Third, God is not an alternative to science, and therefore I do not see why I am supposed to compare them as though these were two alternatives facing one another.
Fourth, once one reaches the conclusion that there is a God, one can think about the question whether He is the God of Israel or not. On that matter, see my notebooks here on the site.
For some reason a new thread was opened. I’m moving it here:
Arieh:
1. So I will ask politely: does Your Honor, as someone who actually does have training in physics, classify the Big Bang theory among those things that are a necessary conclusion from experiments, or among those that are a reasonable filling-in of a gap in knowledge, stated confidently only because there is nothing better?
2. The God of Israel in my question—not necessarily. Let it be the God of Aristotle, or Einstein, or Rabbi Michael Abraham. Is that something more reasonable than multiple universes or infinite time?

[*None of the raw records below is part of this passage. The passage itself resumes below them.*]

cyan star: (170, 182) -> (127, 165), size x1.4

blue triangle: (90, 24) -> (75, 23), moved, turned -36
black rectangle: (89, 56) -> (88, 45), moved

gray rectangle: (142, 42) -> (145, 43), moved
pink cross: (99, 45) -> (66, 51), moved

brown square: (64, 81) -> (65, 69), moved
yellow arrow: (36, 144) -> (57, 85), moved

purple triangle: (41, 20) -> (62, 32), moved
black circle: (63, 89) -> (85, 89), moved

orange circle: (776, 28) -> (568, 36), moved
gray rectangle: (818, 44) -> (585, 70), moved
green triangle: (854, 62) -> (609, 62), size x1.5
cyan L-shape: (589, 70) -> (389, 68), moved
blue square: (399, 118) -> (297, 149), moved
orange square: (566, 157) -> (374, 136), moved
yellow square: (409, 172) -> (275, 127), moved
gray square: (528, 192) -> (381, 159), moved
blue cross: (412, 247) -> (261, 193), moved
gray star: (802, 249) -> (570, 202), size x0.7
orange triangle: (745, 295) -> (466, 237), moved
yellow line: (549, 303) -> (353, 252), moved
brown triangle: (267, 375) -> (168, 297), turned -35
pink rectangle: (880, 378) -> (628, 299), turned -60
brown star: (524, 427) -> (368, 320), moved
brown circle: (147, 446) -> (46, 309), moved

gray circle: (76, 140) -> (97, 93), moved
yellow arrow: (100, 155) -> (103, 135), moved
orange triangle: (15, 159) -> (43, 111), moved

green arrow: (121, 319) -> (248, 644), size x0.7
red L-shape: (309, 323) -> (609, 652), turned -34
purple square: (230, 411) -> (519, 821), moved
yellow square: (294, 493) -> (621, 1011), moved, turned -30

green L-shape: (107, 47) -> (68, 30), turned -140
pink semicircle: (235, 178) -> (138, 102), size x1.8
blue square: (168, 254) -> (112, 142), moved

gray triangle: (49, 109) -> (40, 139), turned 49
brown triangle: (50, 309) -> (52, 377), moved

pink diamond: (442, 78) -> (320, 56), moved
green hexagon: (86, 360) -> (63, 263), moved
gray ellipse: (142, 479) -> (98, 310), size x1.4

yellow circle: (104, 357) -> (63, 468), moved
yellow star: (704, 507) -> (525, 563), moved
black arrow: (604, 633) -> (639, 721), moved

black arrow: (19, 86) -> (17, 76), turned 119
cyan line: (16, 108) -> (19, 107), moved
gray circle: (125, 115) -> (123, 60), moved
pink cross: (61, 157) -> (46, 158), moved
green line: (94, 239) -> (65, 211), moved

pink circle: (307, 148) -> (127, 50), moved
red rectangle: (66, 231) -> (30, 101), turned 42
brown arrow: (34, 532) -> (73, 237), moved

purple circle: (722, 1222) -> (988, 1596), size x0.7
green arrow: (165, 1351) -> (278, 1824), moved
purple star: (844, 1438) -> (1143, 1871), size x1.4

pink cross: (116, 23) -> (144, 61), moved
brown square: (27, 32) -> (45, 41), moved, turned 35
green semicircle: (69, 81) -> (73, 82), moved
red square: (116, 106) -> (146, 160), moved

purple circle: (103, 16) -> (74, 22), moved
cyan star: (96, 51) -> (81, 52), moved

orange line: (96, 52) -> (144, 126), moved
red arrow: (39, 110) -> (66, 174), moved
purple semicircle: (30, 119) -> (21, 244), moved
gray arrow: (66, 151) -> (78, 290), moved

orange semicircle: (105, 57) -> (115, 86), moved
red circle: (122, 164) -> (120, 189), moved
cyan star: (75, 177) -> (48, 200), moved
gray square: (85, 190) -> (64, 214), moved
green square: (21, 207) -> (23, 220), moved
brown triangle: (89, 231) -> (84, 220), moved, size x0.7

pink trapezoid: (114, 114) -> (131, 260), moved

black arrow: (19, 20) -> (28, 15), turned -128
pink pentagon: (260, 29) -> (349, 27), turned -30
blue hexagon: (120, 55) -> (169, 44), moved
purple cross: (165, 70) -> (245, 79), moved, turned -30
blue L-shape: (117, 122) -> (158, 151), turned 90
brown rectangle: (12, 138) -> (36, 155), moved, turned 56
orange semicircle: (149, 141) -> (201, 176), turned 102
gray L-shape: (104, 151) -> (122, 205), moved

3. I would be very grateful if the Rabbi would nevertheless trouble himself to answer my question about the distinction between everyday probabilistic considerations, where there is a familiar alternative to statistical anomalies—human beings, for example—and the world as it is prior to human action. I also did not understand what the Rabbi wrote that God is not an alternative to science. Obviously not; I did not think that. He is a design alternative to accidental formation.
My response:
1. It is impossible to do a present-day experiment to test the Big Bang theory, since the bang already happened. But there are quite a few predictions of the theory that have been confirmed experimentally. There is no complete certainty in any scientific theory, even one that arises from experiments. There is always interpretation of the experiments and a choice among interpretive possibilities. Therefore the fulfillment of predictions is the best scientific criterion, and the Big Bang definitely meets it.
2. Definitely. If there is a complex world, then there is someone/something that created it. That is an astonishingly simple conclusion, at least so long as I am not claiming anything whatsoever about that someone or something. That is why I insisted that this is not about the God of Israel, but about some abstract God defined as the creator of the world. That is all I say about Him, and in that sense it seems to me to be a necessary conclusion.
3. I did not see a question there, only a statement. You claim that if you saw a poem by Shakespeare written in the sand on the seashore, but you were not familiar with poets, you would claim it was created by chance. So we have a disagreement about that. By the way, this was ground to dust in the talkbacks around column 144-5.